Pulling it all together, a short script that produces a one-page summary:

import pandas as pd

raw = """sender,recipient,year,place,word_count
Voltaire,Frederick II,1750,Berlin,1240
Voltaire ,Madame du Deffand,1759,Geneva,890
Voltaire,Madame du Deffand,1760,Ferney,
voltaire,Frederick II,1751,Berlin,1500
Émilie du Châtelet,Voltaire,1740,Cirey,420
Émilie du Châtelet,Pierre-Louis Maupertuis,1741,Cirey,610
Diderot,Voltaire,1762,Paris,n/a
Diderot,Sophie Volland,1759,Paris,2150
 Rousseau,Voltaire,1760,Geneva,3100
Rousseau,Madame d'Épinay,1757,Paris,?
Hume,Adam Smith,1759,London,720
Hume,Rousseau,1766,London,1400
"""
with open("letters.csv", "w", encoding="utf-8") as f:
    f.write(raw)

# 1. Load and clean.
df = pd.read_csv("letters.csv", na_values=["n/a", "?"])
df["sender"] = df["sender"].str.strip().str.title()
df = df.dropna(subset=["word_count"])

# 2. Headline numbers.
print(f"{len(df)} letters")
print(f"Mean word count: {df['word_count'].mean():.0f}")
print(f"Total words:     {df['word_count'].sum():.0f}")

# 3. Top senders.
print("\nLetters per sender:")
print(df.groupby("sender").size().sort_values(ascending=False))

# 4. Letters per decade.
df["decade"] = (df["year"] // 10) * 10
print("\nLetters per decade:")
print(df.groupby("decade").size())

# 5. Save the cleaned data.
df.to_csv("letters_clean.csv", index=False)
print("\nwrote letters_clean.csv")

Six steps, twenty lines. That’s a respectable first cut at a quantitative analysis. The final to_csv is the export step from Lesson 22 — if anyone asks “what data did you use?”, you have a clean file you can hand over.

What this is the start of

Everything more sophisticated you’ll do with tabular DH data builds on the same shape:

Network analysis. Group by (sender, recipient) and you have an edge list ready for NetworkX.
Time-series. A column of years and a column of counts is exactly what you need to plot frequencies over time.
Comparative studies. Filter to two authors, run the same summary on each, compare.
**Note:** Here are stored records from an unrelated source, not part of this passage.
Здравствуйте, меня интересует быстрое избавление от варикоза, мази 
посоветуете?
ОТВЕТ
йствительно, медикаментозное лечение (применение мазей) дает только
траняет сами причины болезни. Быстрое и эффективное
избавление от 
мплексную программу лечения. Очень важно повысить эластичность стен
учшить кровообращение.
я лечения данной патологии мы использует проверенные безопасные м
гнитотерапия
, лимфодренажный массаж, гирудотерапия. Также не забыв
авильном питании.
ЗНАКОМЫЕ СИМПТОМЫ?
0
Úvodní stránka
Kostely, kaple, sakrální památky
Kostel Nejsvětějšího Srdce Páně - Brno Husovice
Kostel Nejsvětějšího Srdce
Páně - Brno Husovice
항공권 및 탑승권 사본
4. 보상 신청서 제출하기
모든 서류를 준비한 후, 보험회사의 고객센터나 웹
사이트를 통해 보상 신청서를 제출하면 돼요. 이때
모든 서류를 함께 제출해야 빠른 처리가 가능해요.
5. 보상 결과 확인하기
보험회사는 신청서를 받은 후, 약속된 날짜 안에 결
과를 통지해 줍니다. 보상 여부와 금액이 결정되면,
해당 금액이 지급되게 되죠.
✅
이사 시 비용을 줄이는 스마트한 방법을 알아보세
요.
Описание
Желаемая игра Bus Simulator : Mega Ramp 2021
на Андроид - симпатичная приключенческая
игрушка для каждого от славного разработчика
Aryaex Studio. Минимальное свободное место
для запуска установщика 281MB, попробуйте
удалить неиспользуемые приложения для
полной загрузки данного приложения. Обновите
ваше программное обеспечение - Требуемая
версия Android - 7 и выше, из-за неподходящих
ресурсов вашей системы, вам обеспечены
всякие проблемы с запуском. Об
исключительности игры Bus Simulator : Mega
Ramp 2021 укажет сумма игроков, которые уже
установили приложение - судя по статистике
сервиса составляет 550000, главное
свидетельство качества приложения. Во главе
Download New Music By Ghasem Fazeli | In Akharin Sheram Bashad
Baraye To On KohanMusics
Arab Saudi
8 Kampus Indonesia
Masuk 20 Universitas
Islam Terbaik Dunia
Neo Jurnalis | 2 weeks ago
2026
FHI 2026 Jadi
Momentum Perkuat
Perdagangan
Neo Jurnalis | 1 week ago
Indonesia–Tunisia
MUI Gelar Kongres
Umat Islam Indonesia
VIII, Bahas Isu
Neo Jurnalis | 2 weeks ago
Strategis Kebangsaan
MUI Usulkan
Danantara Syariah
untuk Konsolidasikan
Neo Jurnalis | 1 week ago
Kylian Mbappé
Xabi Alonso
The cleaning + grouping + exporting loop you just walked is the loop. New libraries replace the analysis step with something fancier; the rest stays.

Try it yourself

Plot letters per decade with df.groupby("decade").size().plot.bar(). (Pandas has plotting built in via matplotlib.)
Build a correspondents DataFrame from df["sender"].unique() and df["recipient"].unique() joined together — the union of every name that appears.
Try a pivot table: pd.pivot_table(df, index="sender", columns="decade", values="word_count", aggfunc="sum"). What does it tell you that the grouped views didn’t?

Where to next

Part 6 takes you onto the open web. You’ll learn how to read HTML, fetch pages with requests, and parse them with BeautifulSoup — the trio behind most of the DH datasets you’ll ever build yourself.

Continue to Lesson 24: Finding HTML Code.

Running the code

This lesson uses pandas. Add it to your project once:

uv add pandas

Save any snippet to a file — say letters.py — and run it from your project folder:

uv run letters.py

uv run uses the project’s Python and dependencies automatically; no virtualenv to activate. If you haven’t set the project up yet, Lesson 01 walks through it.